[Text segment Boundary: Start]
Do you know for sure that the system did not actually reboot? Also, it may not happen at exactly 6pm.

1 Like

I experienced a similar issue with executing an automatic reboot after a fixlet completed. The behavior was that console interaction was required to complete the reboot process. The answer is that GPO had “Interactive Logon: Do Not Require CTRL-ALT-Delete” set. https://support.microsoft.com/en-us/kb/938204

5 Likes

Maybe someone out there has recently experience this?
Using latest version of BigFix.

We run a baseline with 20 or so patches.
The server goes into pending restart
The server is unattended at all times
we created an action that does:
restart 180
the relevance is, if server belongs to a group and it is in pending start
we run the action for a day and hour in the future.
the action does not run just because the server is in pending start???

I can get it to work if instead of restart 180, the action reads DOS SHUTDOWN /R /F /T 0 /d P:0:0

is the conclusion then that restart 180 won’t work if the server is actually in pending start??

thanks.
[Text segment Boundary: End]
[Information shown Boundary: Start]
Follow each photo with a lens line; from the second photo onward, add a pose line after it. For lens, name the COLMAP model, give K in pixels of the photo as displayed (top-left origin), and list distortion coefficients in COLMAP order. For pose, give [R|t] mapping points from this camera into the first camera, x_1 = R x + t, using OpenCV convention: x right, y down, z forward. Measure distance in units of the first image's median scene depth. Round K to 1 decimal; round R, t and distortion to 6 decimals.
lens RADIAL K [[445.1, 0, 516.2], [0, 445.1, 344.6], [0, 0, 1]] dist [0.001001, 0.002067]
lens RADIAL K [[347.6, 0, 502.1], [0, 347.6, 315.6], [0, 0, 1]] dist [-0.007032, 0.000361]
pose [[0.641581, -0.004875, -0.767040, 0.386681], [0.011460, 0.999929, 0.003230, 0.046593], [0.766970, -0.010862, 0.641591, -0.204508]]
[Information shown Boundary: End]
[Information shown Boundary: Start]
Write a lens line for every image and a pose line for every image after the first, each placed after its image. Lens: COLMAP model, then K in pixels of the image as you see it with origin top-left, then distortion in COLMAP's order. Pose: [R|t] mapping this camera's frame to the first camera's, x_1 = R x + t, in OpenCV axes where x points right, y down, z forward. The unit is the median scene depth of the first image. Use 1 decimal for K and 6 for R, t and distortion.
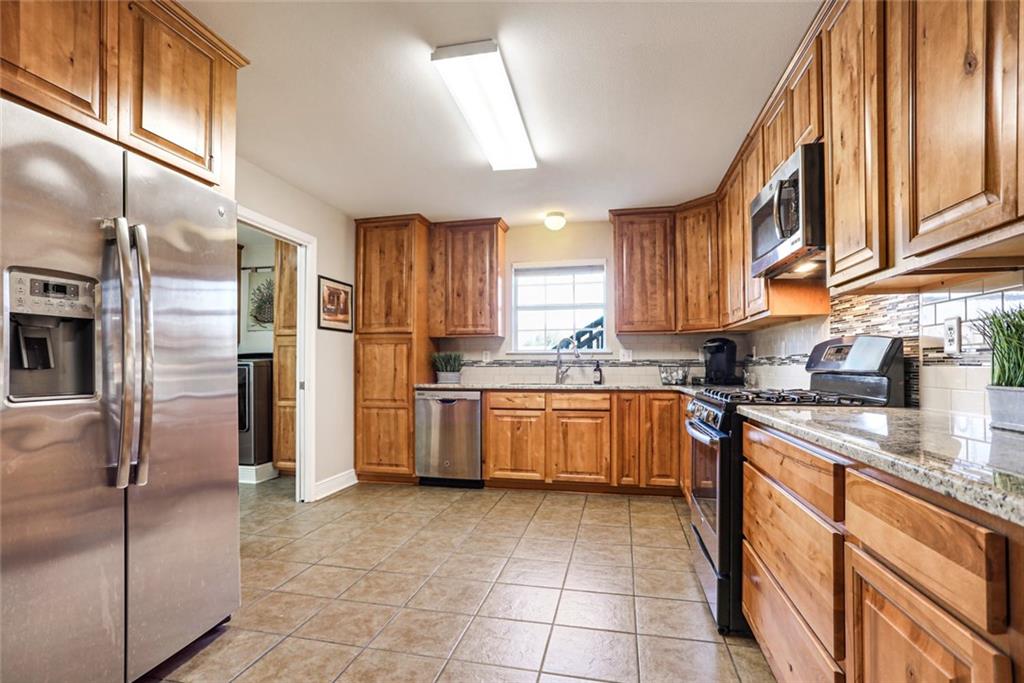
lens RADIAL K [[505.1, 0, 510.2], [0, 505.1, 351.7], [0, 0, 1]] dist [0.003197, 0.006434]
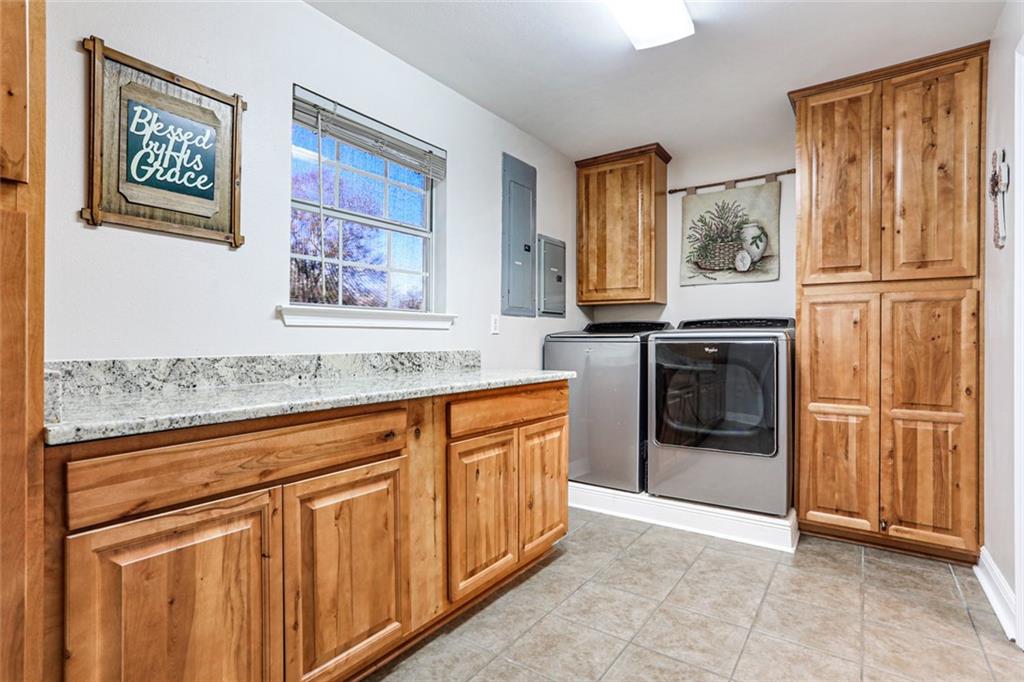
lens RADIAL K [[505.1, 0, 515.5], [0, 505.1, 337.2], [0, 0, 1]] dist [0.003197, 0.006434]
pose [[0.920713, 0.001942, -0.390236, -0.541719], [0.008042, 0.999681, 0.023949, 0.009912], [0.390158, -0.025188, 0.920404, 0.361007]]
[Information shown Boundary: End]
[Information shown Boundary: Start]
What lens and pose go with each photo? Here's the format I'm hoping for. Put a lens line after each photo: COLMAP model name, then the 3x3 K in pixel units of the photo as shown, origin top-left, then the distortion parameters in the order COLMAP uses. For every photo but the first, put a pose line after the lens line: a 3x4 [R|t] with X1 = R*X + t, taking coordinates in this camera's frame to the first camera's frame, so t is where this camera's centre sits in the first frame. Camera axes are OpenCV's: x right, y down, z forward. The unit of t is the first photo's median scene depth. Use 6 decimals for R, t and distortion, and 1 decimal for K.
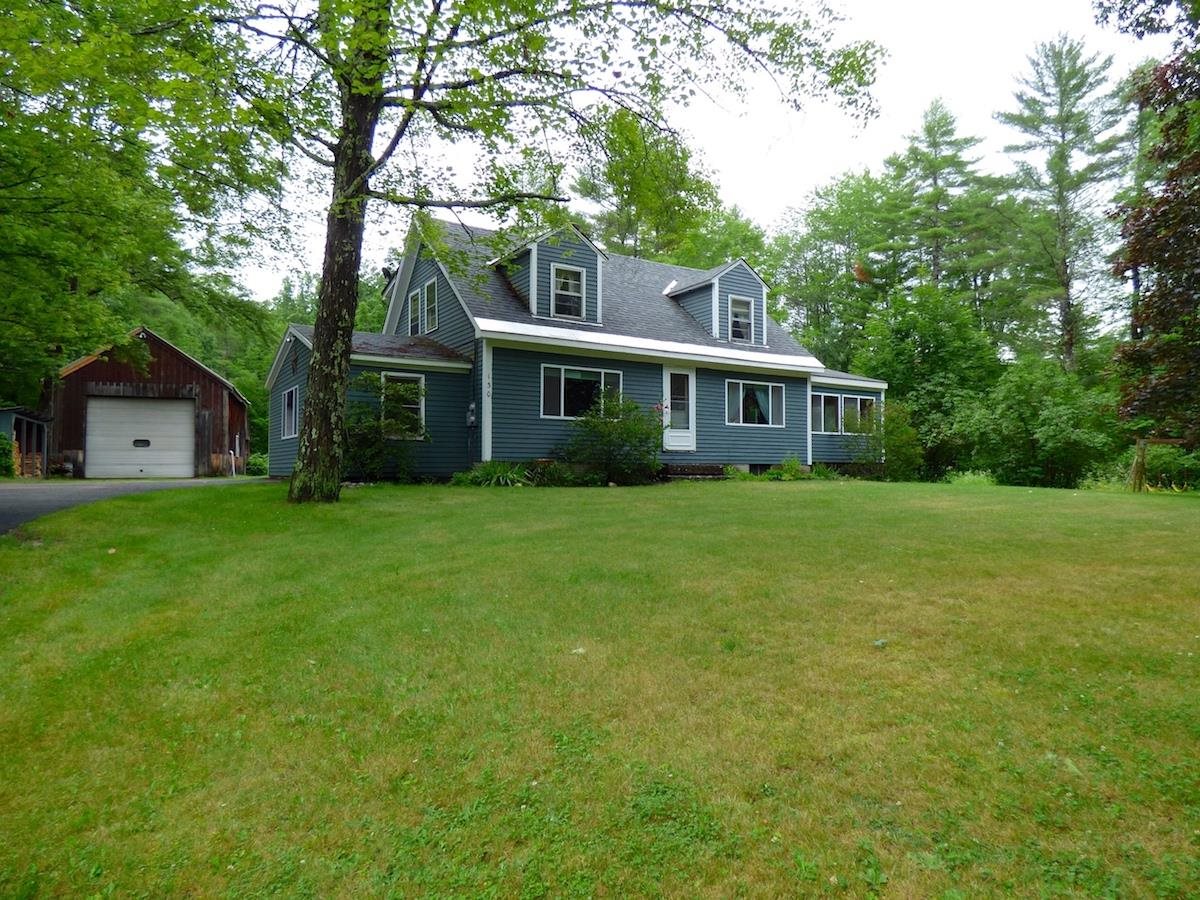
[Information shown Boundary: End]
Activity 1:
Duplicate the portion of the BigFix restart thread starting at "Do you know" and ending at "or so patches.".
Activity 2:
Go on with the BigFix restart thread from the point at which it stops.
The items are separate material and do not belong to the BigFix restart thread.

Written reply 1:
Do you know for sure that the system did not actually reboot? Also, it may not happen at exactly 6pm.

1 Like

I experienced a similar issue with executing an automatic reboot after a fixlet completed. The behavior was that console interaction was required to complete the reboot process. The answer is that GPO had “Interactive Logon: Do Not Require CTRL-ALT-Delete” set. https://support.microsoft.com/en-us/kb/938204

5 Likes

Maybe someone out there has recently experience this?
Using latest version of BigFix.

We run a baseline with 20 or so patches.

Written reply 2:
The state of an action of “Pending Restart” may be due to the action just noticing that it needs a restart, to having already asked the user to restart the box and they aren’t replying. So it depends on how the action is written and how it was taken.

Doing a restart 180 with an existing pending restart waiting on the user will most likely wait for the first to be completed so you are in a bad state. Calling the OS to shutdown the system directly is not recommended as it hits the agent a bit harder and that action will also “fail” as it is shut down before it completes.

So the question is what the parameters given to the baseline were when it was taken? If the restart is requested did the operator choose to eventually force the restart?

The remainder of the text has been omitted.